Use the Manual Trigger for workflows you start yourself — from the dashboard, CLI, or on a schedule.
Use when: Scheduled jobs, batch processing, data sync, admin tasks, development/testing.
How it works:
- Triggered via the Tensorify dashboard "Run" button or
tensorify runner startwith cron - No external endpoint needed
- Results viewable in the dashboard run history
| Use Case | Trigger | Protocol |
|----------|---------|----------|
| AI chatbot for end users | API Trigger | openai-chat |
| OpenAI SDK integration | API Trigger | openai-chat |
| Custom REST API | API Trigger | rest |
| GitHub webhook handler | Webhook Trigger | — |
| Stripe event processor | Webhook Trigger | — |
| Slack bot backend | Webhook Trigger | — |
| Scheduled data sync | Manual Trigger | — |
| Batch processing job | Manual Trigger | — |
| Development testing | Any trigger | — |
If your workflow includes an AI Agent node:
- Users chat with your agent → API Trigger +
openai-chat. This is THE way to expose an AI agent as an API. - Agent reacts to external events → Webhook Trigger. Parse
output.body.choices[0].message.contentin your handler. - Agent runs on a schedule → Manual Trigger. Check results in the dashboard.
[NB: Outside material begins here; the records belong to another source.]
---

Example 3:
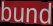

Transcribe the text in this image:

bund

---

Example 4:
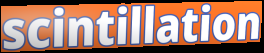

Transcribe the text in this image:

scintillation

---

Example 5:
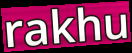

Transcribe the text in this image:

rakhu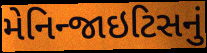
મેનિન્જાઇટિસનુંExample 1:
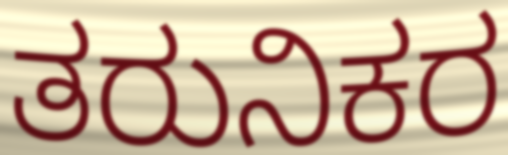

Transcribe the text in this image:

ತರುನಿಕರ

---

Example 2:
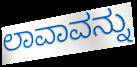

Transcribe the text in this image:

ಲಾವಾವನ್ನು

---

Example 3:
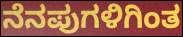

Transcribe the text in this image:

ನೆನಪುಗಳಿಗಿಂತ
- Testing during development → The Playground's Chat mode works with all trigger types. No deployment needed to iterate on your agent.
Playground note: The Playground detects AI Agent nodes and enables Chat mode automatically, regardless of which trigger type you use. This is a development tool — for production, use the trigger type that matches your use case.